収集データ
>>>>>
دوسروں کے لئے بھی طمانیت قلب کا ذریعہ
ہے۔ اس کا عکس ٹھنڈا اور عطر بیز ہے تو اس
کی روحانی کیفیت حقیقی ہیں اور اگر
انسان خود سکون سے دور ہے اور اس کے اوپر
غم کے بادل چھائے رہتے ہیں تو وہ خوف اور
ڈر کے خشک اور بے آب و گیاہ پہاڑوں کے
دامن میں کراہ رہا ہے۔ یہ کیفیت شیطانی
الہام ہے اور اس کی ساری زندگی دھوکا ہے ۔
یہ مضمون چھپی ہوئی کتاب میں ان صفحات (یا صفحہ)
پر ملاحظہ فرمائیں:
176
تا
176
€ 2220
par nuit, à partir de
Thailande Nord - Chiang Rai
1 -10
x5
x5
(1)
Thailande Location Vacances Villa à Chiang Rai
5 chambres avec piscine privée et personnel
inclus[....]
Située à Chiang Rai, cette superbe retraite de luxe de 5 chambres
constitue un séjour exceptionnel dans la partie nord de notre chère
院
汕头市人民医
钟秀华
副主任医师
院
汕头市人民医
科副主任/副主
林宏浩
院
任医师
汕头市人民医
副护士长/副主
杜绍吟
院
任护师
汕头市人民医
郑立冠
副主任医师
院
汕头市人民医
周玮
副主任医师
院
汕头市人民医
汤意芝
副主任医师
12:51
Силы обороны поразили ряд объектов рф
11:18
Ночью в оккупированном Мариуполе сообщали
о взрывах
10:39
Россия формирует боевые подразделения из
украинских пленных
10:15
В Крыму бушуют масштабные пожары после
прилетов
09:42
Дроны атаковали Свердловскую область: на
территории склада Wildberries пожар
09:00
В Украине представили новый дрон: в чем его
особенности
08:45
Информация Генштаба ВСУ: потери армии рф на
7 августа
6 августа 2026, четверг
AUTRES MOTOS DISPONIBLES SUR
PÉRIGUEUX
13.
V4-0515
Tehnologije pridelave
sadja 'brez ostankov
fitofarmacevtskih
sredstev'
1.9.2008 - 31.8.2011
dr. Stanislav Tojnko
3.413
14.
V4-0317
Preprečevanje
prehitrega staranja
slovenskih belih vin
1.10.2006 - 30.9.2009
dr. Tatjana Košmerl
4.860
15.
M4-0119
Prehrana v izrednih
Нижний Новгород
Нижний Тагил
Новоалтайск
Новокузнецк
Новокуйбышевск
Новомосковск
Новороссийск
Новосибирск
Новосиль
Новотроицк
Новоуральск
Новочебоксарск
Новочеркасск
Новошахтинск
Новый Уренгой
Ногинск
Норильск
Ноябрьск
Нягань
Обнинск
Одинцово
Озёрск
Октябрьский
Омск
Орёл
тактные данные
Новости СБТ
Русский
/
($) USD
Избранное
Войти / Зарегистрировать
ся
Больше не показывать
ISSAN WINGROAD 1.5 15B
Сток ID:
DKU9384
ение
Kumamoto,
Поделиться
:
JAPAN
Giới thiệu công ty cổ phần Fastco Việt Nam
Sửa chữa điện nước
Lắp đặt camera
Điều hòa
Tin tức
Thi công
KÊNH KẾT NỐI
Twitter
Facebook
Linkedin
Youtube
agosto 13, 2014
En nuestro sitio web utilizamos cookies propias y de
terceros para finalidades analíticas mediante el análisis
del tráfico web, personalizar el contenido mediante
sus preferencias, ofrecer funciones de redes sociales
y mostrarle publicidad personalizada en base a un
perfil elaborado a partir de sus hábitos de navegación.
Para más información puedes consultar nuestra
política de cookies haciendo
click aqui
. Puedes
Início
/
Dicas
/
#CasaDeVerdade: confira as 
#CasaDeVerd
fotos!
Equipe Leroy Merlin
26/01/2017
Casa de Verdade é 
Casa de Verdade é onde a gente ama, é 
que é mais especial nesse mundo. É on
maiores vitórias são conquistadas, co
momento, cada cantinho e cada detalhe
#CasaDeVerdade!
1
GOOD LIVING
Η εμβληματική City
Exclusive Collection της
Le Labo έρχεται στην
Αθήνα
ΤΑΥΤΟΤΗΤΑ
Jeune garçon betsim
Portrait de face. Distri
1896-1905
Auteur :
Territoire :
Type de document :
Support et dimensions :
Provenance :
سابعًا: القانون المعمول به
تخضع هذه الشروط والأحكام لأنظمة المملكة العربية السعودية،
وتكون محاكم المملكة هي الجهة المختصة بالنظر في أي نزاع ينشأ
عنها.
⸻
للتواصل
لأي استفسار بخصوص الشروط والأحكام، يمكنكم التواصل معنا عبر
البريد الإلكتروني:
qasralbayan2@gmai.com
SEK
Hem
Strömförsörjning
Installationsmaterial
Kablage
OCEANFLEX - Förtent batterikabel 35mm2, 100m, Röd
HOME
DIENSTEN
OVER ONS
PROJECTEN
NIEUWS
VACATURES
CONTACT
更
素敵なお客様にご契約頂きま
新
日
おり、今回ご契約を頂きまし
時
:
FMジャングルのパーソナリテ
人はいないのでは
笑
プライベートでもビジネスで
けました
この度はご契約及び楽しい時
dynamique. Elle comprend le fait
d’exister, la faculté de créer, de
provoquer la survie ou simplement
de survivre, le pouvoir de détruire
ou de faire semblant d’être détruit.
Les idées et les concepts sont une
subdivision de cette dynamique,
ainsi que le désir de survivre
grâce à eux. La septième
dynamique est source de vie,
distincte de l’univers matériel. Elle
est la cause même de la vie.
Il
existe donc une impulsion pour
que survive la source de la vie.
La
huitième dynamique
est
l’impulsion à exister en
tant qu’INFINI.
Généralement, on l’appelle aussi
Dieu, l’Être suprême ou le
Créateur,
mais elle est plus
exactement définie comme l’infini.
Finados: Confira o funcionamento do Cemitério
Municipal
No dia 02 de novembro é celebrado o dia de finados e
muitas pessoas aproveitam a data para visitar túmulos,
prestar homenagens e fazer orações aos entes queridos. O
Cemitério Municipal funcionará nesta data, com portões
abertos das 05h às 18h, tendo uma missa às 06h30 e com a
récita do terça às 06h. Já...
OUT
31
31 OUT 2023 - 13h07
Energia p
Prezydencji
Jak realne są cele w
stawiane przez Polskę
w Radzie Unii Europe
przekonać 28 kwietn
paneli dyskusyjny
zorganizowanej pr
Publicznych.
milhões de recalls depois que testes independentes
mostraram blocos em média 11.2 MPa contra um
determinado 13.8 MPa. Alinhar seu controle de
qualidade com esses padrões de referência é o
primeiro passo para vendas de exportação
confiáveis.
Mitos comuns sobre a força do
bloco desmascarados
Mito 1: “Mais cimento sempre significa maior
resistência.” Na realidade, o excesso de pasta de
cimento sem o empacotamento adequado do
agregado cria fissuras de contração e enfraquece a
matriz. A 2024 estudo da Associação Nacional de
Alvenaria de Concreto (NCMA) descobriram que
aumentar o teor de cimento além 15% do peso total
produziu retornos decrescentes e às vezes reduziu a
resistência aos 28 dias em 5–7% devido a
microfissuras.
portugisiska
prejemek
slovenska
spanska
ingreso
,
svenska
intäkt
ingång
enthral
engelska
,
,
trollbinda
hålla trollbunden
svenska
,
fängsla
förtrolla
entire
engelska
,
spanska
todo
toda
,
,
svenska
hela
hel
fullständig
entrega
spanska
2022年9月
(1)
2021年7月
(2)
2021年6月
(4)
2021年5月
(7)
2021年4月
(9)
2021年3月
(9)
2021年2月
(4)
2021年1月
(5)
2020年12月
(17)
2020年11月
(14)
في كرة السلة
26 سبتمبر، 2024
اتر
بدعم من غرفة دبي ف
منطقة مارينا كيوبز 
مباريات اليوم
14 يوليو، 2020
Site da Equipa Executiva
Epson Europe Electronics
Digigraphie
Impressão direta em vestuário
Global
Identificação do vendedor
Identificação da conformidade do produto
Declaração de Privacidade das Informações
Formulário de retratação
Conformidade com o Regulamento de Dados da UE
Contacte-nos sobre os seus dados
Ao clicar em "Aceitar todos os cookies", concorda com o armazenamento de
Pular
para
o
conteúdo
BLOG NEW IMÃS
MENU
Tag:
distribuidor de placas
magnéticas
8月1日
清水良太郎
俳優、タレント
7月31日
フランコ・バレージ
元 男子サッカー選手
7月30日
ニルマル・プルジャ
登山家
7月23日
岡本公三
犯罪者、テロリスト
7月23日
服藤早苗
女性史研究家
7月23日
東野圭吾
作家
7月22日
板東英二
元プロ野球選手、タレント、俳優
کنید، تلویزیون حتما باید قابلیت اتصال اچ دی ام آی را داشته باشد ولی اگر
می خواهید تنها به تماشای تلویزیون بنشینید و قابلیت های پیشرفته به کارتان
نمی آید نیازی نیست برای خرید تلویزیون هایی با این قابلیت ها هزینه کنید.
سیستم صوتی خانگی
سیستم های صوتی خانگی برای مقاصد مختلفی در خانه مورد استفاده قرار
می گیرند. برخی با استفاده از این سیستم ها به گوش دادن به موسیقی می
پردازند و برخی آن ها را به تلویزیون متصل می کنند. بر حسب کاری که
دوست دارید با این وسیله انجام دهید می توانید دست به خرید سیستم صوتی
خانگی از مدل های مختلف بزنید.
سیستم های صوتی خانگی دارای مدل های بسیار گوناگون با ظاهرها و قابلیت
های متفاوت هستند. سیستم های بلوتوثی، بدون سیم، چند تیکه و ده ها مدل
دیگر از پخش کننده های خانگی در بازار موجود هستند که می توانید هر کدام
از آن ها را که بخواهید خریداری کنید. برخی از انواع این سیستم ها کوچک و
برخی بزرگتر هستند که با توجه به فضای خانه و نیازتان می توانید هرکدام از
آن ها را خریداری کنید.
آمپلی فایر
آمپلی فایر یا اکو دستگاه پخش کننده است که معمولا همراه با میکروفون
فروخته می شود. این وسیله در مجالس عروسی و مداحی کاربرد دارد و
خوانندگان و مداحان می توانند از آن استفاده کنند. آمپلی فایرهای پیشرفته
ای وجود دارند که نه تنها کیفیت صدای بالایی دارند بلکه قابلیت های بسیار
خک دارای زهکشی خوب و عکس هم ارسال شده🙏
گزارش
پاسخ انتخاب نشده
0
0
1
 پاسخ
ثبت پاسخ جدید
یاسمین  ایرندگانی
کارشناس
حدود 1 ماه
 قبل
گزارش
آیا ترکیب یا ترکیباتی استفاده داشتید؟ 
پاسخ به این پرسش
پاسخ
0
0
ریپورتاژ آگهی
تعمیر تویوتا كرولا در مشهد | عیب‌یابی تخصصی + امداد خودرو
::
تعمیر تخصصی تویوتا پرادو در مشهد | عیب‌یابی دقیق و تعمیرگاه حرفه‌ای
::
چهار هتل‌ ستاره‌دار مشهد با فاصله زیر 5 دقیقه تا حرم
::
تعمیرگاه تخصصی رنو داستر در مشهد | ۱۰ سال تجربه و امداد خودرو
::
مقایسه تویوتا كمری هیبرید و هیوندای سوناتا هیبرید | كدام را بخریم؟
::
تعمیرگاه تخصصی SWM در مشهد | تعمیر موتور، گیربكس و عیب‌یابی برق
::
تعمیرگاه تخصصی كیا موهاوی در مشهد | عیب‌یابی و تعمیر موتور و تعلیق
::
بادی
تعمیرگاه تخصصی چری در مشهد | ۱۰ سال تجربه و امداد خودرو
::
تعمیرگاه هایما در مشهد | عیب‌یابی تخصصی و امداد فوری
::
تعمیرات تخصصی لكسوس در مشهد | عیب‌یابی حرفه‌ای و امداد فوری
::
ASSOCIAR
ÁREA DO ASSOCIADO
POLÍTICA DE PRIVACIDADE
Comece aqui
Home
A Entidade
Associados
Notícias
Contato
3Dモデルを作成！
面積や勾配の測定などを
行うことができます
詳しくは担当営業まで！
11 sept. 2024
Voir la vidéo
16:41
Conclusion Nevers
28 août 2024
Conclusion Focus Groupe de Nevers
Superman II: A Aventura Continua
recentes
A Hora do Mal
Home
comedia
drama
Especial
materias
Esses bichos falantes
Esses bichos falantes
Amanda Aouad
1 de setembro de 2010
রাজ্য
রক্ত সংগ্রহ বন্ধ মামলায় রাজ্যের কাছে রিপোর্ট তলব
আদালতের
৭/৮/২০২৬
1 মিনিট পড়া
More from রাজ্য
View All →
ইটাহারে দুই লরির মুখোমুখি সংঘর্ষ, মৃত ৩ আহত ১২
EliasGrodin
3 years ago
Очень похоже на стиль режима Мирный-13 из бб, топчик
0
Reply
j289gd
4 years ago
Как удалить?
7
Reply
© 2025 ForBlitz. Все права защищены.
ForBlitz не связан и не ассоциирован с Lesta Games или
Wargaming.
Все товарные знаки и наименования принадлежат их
<<<<<
[課題の目標] 一覧の最初の行から「دامن میں کراہ رہا ہے۔ یہ کیفیت شیطانی」を含む行までを書き直し、「سکون」を「اطمینان」に置き換えてください。両端の行も含め、それ以外は一切変えないでください。

[課題への回答]
دوسروں کے لئے بھی طمانیت قلب کا ذریعہ
ہے۔ اس کا عکس ٹھنڈا اور عطر بیز ہے تو اس
کی روحانی کیفیت حقیقی ہیں اور اگر
انسان خود اطمینان سے دور ہے اور اس کے اوپر
غم کے بادل چھائے رہتے ہیں تو وہ خوف اور
ڈر کے خشک اور بے آب و گیاہ پہاڑوں کے
دامن میں کراہ رہا ہے۔ یہ کیفیت شیطانی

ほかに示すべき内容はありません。